======== TEXTO DE ESTUDIO ========
Mucho menos conocido que sus logros y aportaciones al desarrollo científico y tecnológico de la humanidad, o que su famosa frase «y sin embargo se mueve», es el hecho de que una parte de su cuerpo se exhibe en el Museo di Storia della Scienza de Florencia. Se trata del dedo medio de su mano derecha, exhibido dentro de un ovoide cristalino al que acompañan unos versos de Tomasso Perelli compuestos específicamente para la exhibición pública: Este es el dedo perteneciente a la ilustre mano que recorrió los cielos, señalando a la inmensidad del espacio y apuntando a nuevas estrellas, ofreciendo a los sentidos un maravilloso artefacto de cristales trabajados con un sabio atrevimiento para poder llegar más lejos de lo que Encelado o Tifón pudieron jamás llegar.
El dedo, junto con un diente, la quinta vértebra lumbar y otro par de dedos, fue separado de los restos de Galileo en 1737 por un admirador, Francesco Gori, cuando estos fueron trasladados desde la modesta cripta familiar al monumental mausoleo construido por Viviani en la Iglesia de la Santa Cruz. El dedo fue posteriormente adquirido por Bandini, responsable de la Biblioteca Laurentina, donde se exhibió mucho tiempo. En 1841 fue trasladado a la Tribuna di Galileo, recién inaugurada en el Museo di Fisica e Storia Naturale, antes de que pasara a ser propiedad del Museo di Storia della Scienza, donde aún puede verse. Guardado en su relicario, tal si fuera el dedo de un santo, el largo y fino dedo que un día señalara a las estrellas, está colocado apuntando a lo alto, como si quisiera mostrárnoslas de nuevo.
========
▶ _CONSIGNA_: Cambia "Florencia" por "Roma" en el pasaje del texto sobre el dedo de Galileo que va desde "Mucho menos conocido" hasta "pudieron jamás llegar.", ambos incluidos, y escribe el pasaje resultante.
======== MATERIAL MOSTRADO ========
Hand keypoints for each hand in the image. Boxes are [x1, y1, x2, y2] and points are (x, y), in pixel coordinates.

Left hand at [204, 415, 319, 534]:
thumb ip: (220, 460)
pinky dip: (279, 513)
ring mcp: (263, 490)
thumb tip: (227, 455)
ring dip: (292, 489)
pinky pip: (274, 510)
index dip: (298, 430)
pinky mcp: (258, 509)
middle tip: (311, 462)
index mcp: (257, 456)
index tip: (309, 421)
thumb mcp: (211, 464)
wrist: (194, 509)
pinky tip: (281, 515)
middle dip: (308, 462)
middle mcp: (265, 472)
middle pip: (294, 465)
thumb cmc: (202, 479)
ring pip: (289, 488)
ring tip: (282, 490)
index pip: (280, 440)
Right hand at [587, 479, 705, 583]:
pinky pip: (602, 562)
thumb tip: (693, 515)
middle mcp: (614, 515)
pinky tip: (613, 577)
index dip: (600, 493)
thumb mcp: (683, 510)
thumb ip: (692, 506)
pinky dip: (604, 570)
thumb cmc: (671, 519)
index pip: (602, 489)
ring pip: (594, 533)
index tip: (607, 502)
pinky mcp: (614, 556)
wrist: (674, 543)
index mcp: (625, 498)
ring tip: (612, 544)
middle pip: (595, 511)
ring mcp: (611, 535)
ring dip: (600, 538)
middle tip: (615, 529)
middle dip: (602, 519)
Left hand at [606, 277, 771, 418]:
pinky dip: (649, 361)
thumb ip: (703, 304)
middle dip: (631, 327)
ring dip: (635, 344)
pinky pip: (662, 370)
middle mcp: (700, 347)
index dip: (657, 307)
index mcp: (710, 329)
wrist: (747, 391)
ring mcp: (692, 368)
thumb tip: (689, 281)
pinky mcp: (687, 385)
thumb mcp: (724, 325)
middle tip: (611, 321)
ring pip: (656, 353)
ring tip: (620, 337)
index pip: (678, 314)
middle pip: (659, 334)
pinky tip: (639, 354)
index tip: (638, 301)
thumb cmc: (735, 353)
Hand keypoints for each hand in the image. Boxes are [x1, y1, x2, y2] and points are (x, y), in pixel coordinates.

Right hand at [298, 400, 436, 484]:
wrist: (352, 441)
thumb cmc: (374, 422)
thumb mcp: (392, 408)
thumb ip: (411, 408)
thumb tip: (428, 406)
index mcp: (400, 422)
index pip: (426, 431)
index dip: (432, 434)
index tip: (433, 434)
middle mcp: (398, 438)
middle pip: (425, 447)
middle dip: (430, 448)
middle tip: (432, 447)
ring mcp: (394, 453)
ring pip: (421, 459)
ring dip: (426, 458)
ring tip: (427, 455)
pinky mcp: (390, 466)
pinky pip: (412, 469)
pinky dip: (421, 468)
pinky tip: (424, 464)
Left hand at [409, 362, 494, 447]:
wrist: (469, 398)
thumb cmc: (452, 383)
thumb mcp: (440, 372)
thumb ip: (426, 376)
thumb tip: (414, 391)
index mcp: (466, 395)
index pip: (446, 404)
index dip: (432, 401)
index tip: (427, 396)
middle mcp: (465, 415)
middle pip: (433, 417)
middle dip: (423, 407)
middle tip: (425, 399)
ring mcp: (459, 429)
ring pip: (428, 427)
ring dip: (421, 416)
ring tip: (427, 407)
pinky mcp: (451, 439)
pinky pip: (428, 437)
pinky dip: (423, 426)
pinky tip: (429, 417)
========
▶ _RESPUESTA_:
Mucho menos conocido que sus logros y aportaciones al desarrollo científico y tecnológico de la humanidad, o que su famosa frase «y sin embargo se mueve», es el hecho de que una parte de su cuerpo se exhibe en el Museo di Storia della Scienza de Roma. Se trata del dedo medio de su mano derecha, exhibido dentro de un ovoide cristalino al que acompañan unos versos de Tomasso Perelli compuestos específicamente para la exhibición pública: Este es el dedo perteneciente a la ilustre mano que recorrió los cielos, señalando a la inmensidad del espacio y apuntando a nuevas estrellas, ofreciendo a los sentidos un maravilloso artefacto de cristales trabajados con un sabio atrevimiento para poder llegar más lejos de lo que Encelado o Tifón pudieron jamás llegar.